Robert contacts Louisa's lawyer to advise that Louisa does not have the capacity to consent and there is a Standards for Consent need for a substitute decision-maker. The lawyer agrees.

Robert recalls that the Health Care Consent Act, 1996 provides a hierarchy of substitute decision-makers who could give consent on behalf of an individual.

  • Generally, an occupational therapist must obtain consent from the highest-ranking available and willing substitute decision-maker unless a lower-ranking substitute decision-maker believes that the higher-ranking substitute decision-maker would not object.
  • Robert also understands that if a person, while capable, has appointed a Power of Attorney for Personal Care (a legal document in which one person gives another person of their choice the authority to make personal care decisions on their behalf if they become mentally incapable), the appointed Power of Attorney will outrank non-appointed family members.
  • Robert knows that if a Power of Attorney for Personal Care does exist, he must be exercise caution and be thorough when confirming the person's identity, for example, by requesting to view or obtaining a copy of the Power of Attorney documents)
  • Substitute decision-makers do not need to be at the bedside to be "available". As Louisa's parents reside in England, Robert understands that being "available" could mean in person, by phone, by email, or by other means of communication.


  1. Since Louisa's parents are ranked higher in the Substitute Decision-Maker Hierarchy list, Robert decides to contact them by phone.
    • After two attempts, the parents leave a voicemail for Robert indicating they are dealing with their medical issues and do not want to be involved.
    • They confirm that Louisa has no other legally appointed substitute decision-makers nor does she have a Power of Attorney for Personal Care in place.    
  2. As Louisa's siblings are next on the hierarchy and are equal ranking substitute decision-makers, Robert contacts each sibling to determine if one or both are willing to act as a substitute decision-maker. Robert explains to each sibling that if there is no agreement between the siblings about health care decisions, two options are available for consideration:
    • 2.1. Have one of the siblings, an equally ranked decision-maker, apply to the Consent and Capacity Board (CCB) to grant the right to make decisions
    • 2.2. Involve the Office of the Public Guardian and Trustee (OPGT) to decide if all other conflicts fail to resolve
  3. Both siblings realize their disagreements would further delay the assessment and inadvertently impact their sister's care.
  4. The siblings agree to work together to make the best decisions for Louisa.

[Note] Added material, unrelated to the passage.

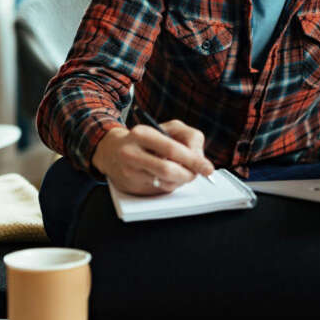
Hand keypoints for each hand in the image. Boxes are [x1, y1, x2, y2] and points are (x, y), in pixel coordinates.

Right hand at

If this proves difficult, the siblings understand they can revisit an application to the Consent and Capacity Board later.


A person can make decisions about assessment and treatment if they can understand the relevant information and appreciate the implications of a decision or lack of decision. A person is presumed to be capable of making health care decisions unless there are reasonable grounds to suspect incapacity.

If you determine a client to be incapable of making decisions, consent for health care decisions must be obtained from a substitute decision-maker. The substitute decision-maker must be capable of giving consent and at least 16 years old (unless they are a parent of the client).

The Health Care Consent Act, 1996 sets out requirements for obtaining informed consent for treatment and lists the Hierarchy of Substitute Decision Makers.

As an occupational therapist, you must adhere to the legislation and use your knowledge to help substitute decision-makers understand the client's circumstances. In this scenario, Louisa's siblings were willing and available to act as substitute decision-makers, understood the time constraints and chose to reconcile their differences in the best interest of Louisa.